Thursday, July 15, 2010

"Look What Just Happened!"

His career as a ballplayer, consistently solid if not superstar level, was behind him.

He played sixteen seasons. He was on two World Championship-winning teams, earned a League’s Most Valuable Player Award, and swatted one of the most memorable home runs in World Series history.

He was known for his intense, get-your-uniform-dirty, style of play, his approach reflecting more a football than a baseball-like mentality.

He could easily have been nicknamed “Nails.”

He detested light-hearted tomfoolery, once famously excoriating his new teammates after being victimized by a “Welcome to the ball club” practical joke, proclaiming by his tirade that he was unequivocally there to play hard every day. And win.

(Once, at camp, I got upset with fellow committee members for not focusing on our task of creating team cheers for a camp-wide Olympiad. “Why does he take this so seriously?” a committee member asked a friend, concerning my prickly demeanor. “Because, for him, it is,” they replied. He would easily have understood.)

He could be justifiably proud of his contribution to the game. But now it was over. In the books. Done.

Then, recently, while serving as bench coach – adviser to the manager – he was promoted to manager, after the manager he was working under was fired.

Following his first game as skipper – a win – rather than regaling the assembled press corps with pre-packaged platitudes, he surprised everyone who knew him – or maybe just thought they knew him – exposing an illuminating glimpse of something underneath.

To the question, “How did it feel managing your first game?” the newly-appointed, fifty- three year-old exulted, “I feel like it was my first Major League game ever.”

How magnificently refreshing, an “inner child” response to a rejuvenating turn-of-events.
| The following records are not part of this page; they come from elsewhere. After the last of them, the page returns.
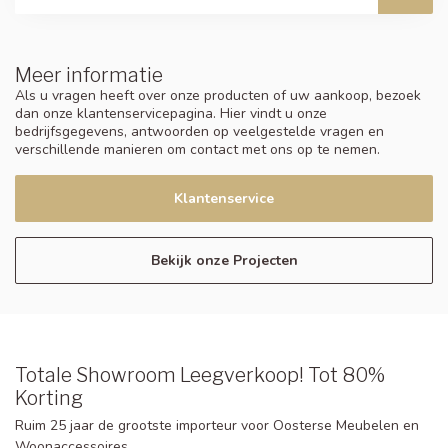
Meer informatie
Als u vragen heeft over onze producten of uw aankoop, bezoek
dan onze klantenservicepagina. Hier vindt u onze
bedrijfsgegevens, antwoorden op veelgestelde vragen en
verschillende manieren om contact met ons op te nemen.
Klantenservice
Bekijk onze Projecten
Totale Showroom Leegverkoop! Tot 80%
Korting
Ruim 25 jaar de grootste importeur voor Oosterse Meubelen en
Woonaccessoires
He may have believed his once-in-a-lifetime “special moments” were behind him. And there he was, experiencing another one. Whatever happens later, that moment will be his forever.

“I don’t know how many people get to have that feeling,” he unashamedly went on. “It was, like, euphoria.”

There you have it. A touching insight into personal satisfaction, from a man not known for his intimate revelations.

It moved me.

And I thought I’d pass it along.

3 comments:

Gary said...

Nice story. What if.....he'd gone to the NFL, instead? Irrelevant, I know!

Anonymous said...

I'm so glad you shared that, Earl. Made my morning lighter.

Anonymous said...

Isn't it a bit odd that someone who does funny for a living would also be so rigidly focused? That in itself is funny. Sort of.